The long-term ACTIVE trial follow-up found that older adults who completed up to 23 hours of adaptive, speed-based cognitive training (with booster sessions over three years) had a 25% lower risk of dementia across 20 years. Memory and reasoning exercises did not provide the same protection. Experts propose mechanisms such as neuroplasticity, implicit learning and increased cognitive reserve, and emphasize that boosters and adaptive difficulty likely mattered. Clinicians recommend the program for people aged 65+ as part of a broader dementia-risk reduction strategy.
Long-Term Study: Adaptive Speed-Based Brain Training Linked to 25% Lower Dementia Risk Over 20 Years

A major long-term follow-up of the ACTIVE randomized trial found that a specific, adaptive visual processing program — commonly delivered as the "double decision" exercise — was associated with a substantially lower risk of dementia over two decades.
Study Design and Main Finding
The ACTIVE trial enrolled nearly 3,000 adults aged 65 and older across six U.S. regions and followed them for 20 years using linked Medicare records to identify dementia diagnoses. Participants were randomly assigned to one of three cognitive-training programs (speed training, memory training, or reasoning training) or to a no-training control group. Initial training consisted of up to 10 sessions over five weeks; about half of participants in each training arm were offered booster sessions totaling up to 23 hours over three years.
Key result: Participants who completed speed training and received the booster sessions had a 25% lower risk of a dementia diagnosis (including Alzheimer’s, vascular, and frontotemporal forms grouped together) over 20 years compared with the control group. Speed training without boosters did not show the same benefit. Memory and reasoning training provided no detectable long-term reduction in dementia risk.
What Is Speed Training?
Speed training emphasizes rapid visual processing and decision-making. In the program used for ACTIVE, participants identified objects or scenes on a screen and made quick accuracy-based judgments. The exercise was adaptive: difficulty increased as performance improved, pushing participants to faster, more challenging tasks. The training used in ACTIVE was originally developed by Karlene Ball and Daniel Roenker and later updated; a version called Double Decision is available through BrainHQ.
Why Might It Work?
Experts suggest several, nonexclusive mechanisms:
- Neuroplasticity: Repeated practice on rapid visual tasks may rewire or strengthen neural circuits, producing durable changes.
- Implicit vs. explicit learning: Speed training may rely more on implicit learning (automatic skills) rather than explicit memorization, and implicit changes can be long-lasting.
- Cognitive reserve: Broad engagement of neuronal networks during adaptive, challenging tasks may build resilience that helps the brain withstand pathology.
- Adaptation and intensity: The adaptive nature and booster sessions may be essential; modest initial training alone did not produce the same effect.
“It builds on the concept that relatively small amounts of effort can really pay dividends for decades to come,” said Dr. Richard Isaacson, who was not involved in the study.
Clinical Context and Recommendations
Researchers and clinicians caution that dementia is complex and unlikely to be prevented by a single intervention. Nonetheless, based on the ACTIVE results, some experts now recommend adaptive speed-based training for adults aged 65 and older — the population actually studied. It remains unclear whether starting similar training at younger ages (for example in one’s 40s or 50s) would provide the same long-term protection; further research is needed.
The trial’s authors and commenting clinicians also emphasize addressing proven, modifiable risk factors. Practical measures commonly advised include:
- Hearing screening and correction
- Managing metabolic risk (blood pressure, cholesterol, blood sugar)
- Correcting vision impairment
- Regular physical activity, which supports cerebral blood flow (combining exercise with cognitive tasks may add benefit)
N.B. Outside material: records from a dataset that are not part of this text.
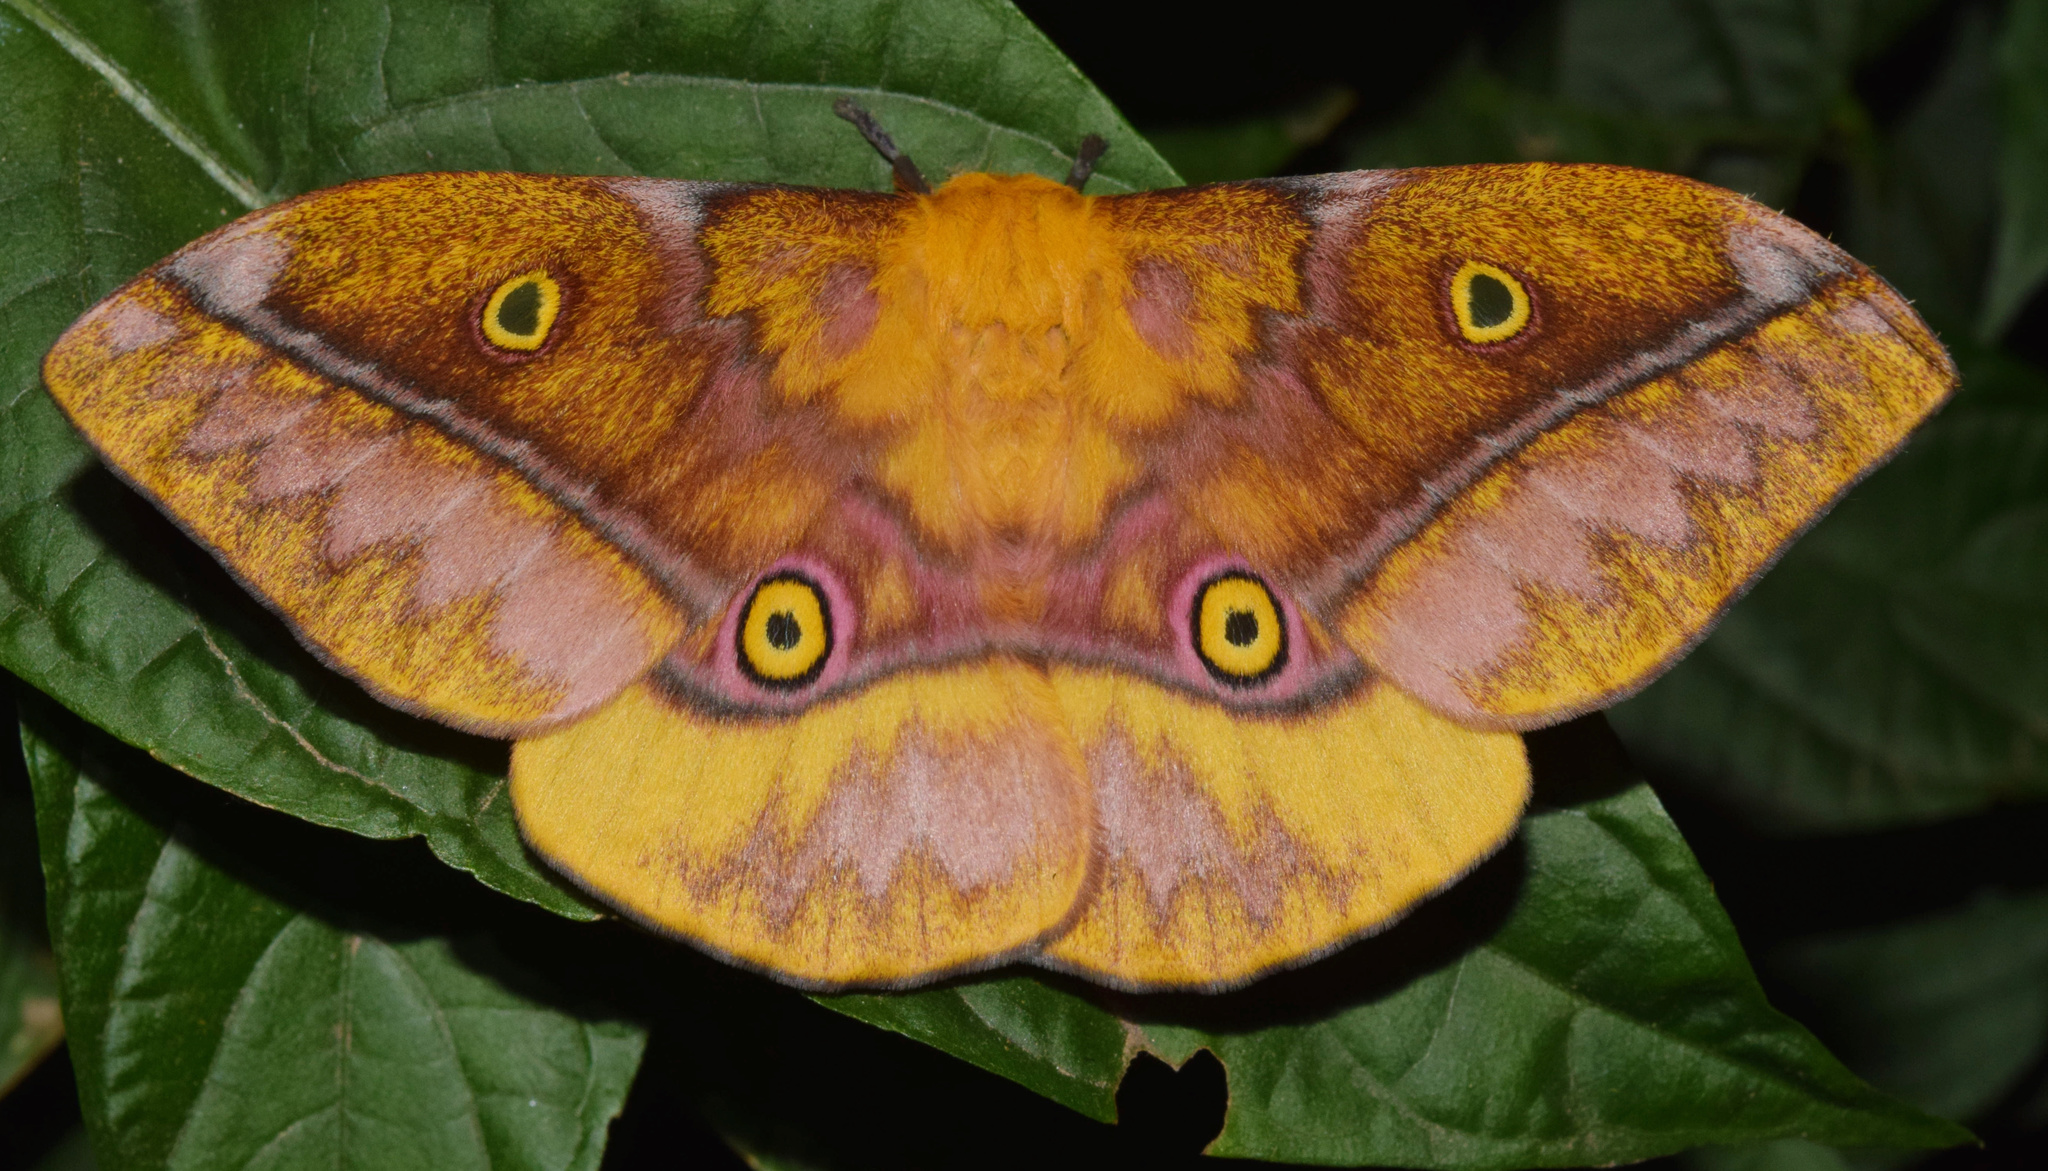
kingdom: Animalia
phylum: Arthropoda
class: Insecta
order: Lepidoptera
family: Saturniidae
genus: Nudaurelia
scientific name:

- Staying socially and mentally engaged
In addition, a large observational study published in Nature reported that shingles vaccination was associated with about a 20% lower dementia risk over seven years, suggesting vaccines and other public health measures may also play a role in reducing dementia incidence.
Limitations
Key limitations include that dementia diagnoses were captured through Medicare records rather than in-person clinical adjudication for all participants, and different dementia types were grouped together for analysis. The study was randomized for the training arms, but long-term observational follow-up can still be affected by differences in health care use, follow-up, and other factors. Finally, the protective effect was specific to the adaptive speed training with booster sessions used in ACTIVE and may not generalize to all brain-training programs.
Bottom Line
Adaptive, speed-based cognitive training with booster sessions in later life was associated with a meaningful reduction in dementia diagnoses over 20 years in a large randomized trial. While not a standalone solution, this form of training may be a useful addition to a broader strategy for brain health that includes managing vascular and sensory risks, exercise, social engagement, and preventive care.